Several years ago, USAID created a beautiful repository for all those progress reports, lessons learned reports, and technical studies that it generates: The Development Experience Clearinghouse. From its frontpage:
- Ataulfo mango in Chiapas : a value chain analysis
- Finance in value chain analysis : a synthesis
- Grassroots civic education and media for
democracy in Egypt : final report
- Strengthening the accountability and
transparency of the legislative process in the West Bank/Gaza (BATAN) : project
- Microfinance and HIV/AIDS : the role of donors and funders
- A new approach to estimating abortion rates
- Quality programs for orphans and vulnerable children : a facilitator's guide to establishing service standard
This past week's email contained around 130 titles. Sure, some of the reports are very specialized or just routine progress reports. However, there must be a lot of great information buried in this pile of reports. Unfortunately, it remains buried. I am intrequed to learn what was learned during the grassroots civic education project in Eygpt, but I fear that the report is just a routine, "we did what we promised to do" report. I don't have time to wade through 130 reports a week.

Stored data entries
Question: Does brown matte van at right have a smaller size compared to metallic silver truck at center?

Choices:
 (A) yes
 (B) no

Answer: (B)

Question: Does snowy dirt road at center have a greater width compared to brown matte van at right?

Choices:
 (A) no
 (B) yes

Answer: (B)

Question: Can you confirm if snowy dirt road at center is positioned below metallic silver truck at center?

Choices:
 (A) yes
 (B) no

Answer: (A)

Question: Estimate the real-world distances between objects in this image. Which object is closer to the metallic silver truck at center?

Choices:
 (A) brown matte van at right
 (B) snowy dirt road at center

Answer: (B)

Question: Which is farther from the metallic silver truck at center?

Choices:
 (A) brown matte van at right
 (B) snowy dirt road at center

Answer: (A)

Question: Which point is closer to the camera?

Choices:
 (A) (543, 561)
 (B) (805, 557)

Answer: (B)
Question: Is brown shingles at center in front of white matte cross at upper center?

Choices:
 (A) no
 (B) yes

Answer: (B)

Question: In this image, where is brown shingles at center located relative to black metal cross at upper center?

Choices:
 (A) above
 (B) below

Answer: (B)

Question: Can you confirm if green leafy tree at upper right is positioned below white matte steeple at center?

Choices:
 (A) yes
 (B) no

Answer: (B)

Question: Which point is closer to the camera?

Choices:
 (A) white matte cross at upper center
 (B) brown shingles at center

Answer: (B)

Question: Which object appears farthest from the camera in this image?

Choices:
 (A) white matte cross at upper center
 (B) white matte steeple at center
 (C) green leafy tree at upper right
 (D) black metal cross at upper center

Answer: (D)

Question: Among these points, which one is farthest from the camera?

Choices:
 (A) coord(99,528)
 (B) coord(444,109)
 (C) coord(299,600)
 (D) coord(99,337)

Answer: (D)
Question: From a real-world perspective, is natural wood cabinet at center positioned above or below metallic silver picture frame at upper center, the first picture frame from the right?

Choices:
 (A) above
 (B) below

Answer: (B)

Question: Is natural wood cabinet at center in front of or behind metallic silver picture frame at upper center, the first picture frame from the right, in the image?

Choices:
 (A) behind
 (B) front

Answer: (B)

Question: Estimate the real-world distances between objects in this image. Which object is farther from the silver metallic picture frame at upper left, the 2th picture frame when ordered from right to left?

### Problem statement
Continue the post about USAID's Development Experience Clearinghouse from where it stops.

### Response to the task
- Have the DEC website switch to a youtube format: The information page for each report would include both a counter to show how popular it is and a place to leave comments. You could easily see which reports are most popular (and in theory most interesting) for any category or country. The comments would let you know what other people thought of the report (or the project).
- Have a New York Times "Review of Books" style newsletter that also comes out each week. This review could highlight the best new reports and dig out some of the buried jewels. Alternately, this could be a great subject for a blog: The USAID Report Review. Ideally, you would have reviewers from the different fields and from different geographic areas. If the review or blog attracted enough attention, it could even improve the quality of the reports themselves as people actually competed to be highlighted in the blog.